I eventually came up with one. “How are you here?” I said.

“I’m not, you berk. Not really. Think about it logically, mate. You and I both know the pile of bones you left behind can’t stay in one piece without ligament and muscle to keep it all together. I’m a figment of your tiny brain; you’ve invented me to tell you what to do next, and the next thing you need to do,” he hesitated for a moment as another scream rang out, “is to help the woman. If you don’t believe I’m not real just check out my reflection in the window. Wait. I’ll strike a pose.” A bony hand curled into a fist which he tucked beneath his chin, turning his head to the left, raising one bony knee. It was his thinking pose. I’d seen it a thousand times before but never quite like that. “Go on, check me out in the window.” He pointed his other arm at the shop window behind me.

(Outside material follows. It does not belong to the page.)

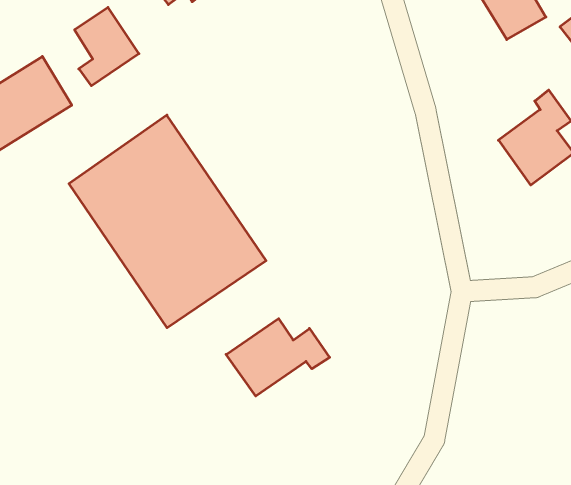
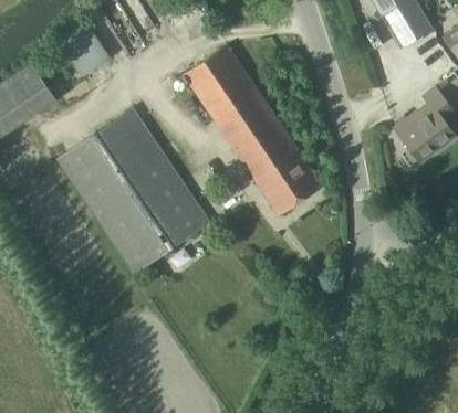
building: none -> [184,45,322,215]
building: [226,319,330,396] -> none

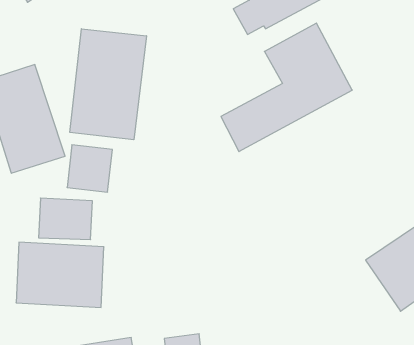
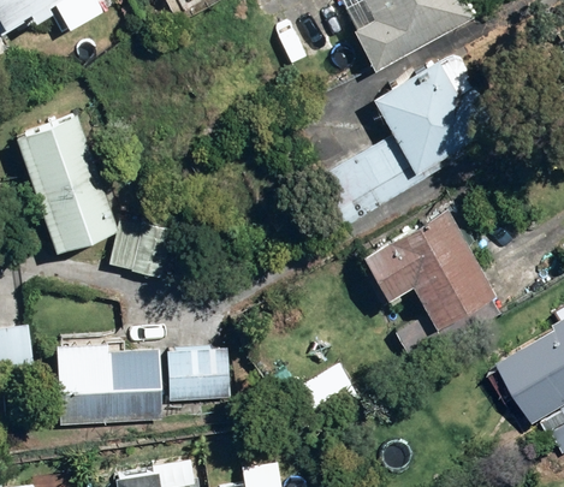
building: [70,29,146,140] -> none
building: none -> [360,210,497,333]
building: [39,198,92,240] -> [168,346,237,399]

I couldn’t drag my eyes away from him for a few moments but eventually the jelly legs which had started the second I saw him supplied the motion and I turned to look. Nothing. Just a dusty, rain-streaked piece of glass and my gaunt reflection looking at an empty street.

“Wait, I’ll swap, stay there a second.” I waited while the clacking sound of him moving around played out behind me. “OK, you can turn around now.” I turned back slowly, mouth drying out after having it open for so long. He was sitting on the cold solid surface of the road. “Look, lotus position.” He was too. Lotus position, legs crossed, white fingers resting on white knees. “Watch this though.” As I watched, the skeletal Geoff slowly levitated until he was a couple of feet in the air. “How cool is that?” he said and if he could smile, I’m sure he would have been.

The next scream was louder still, long and lingering, hanging in the air, echoing between the buildings long after its source had stopped making the sound.

Then I remembered. It’s a conspiracy. Of Ravens.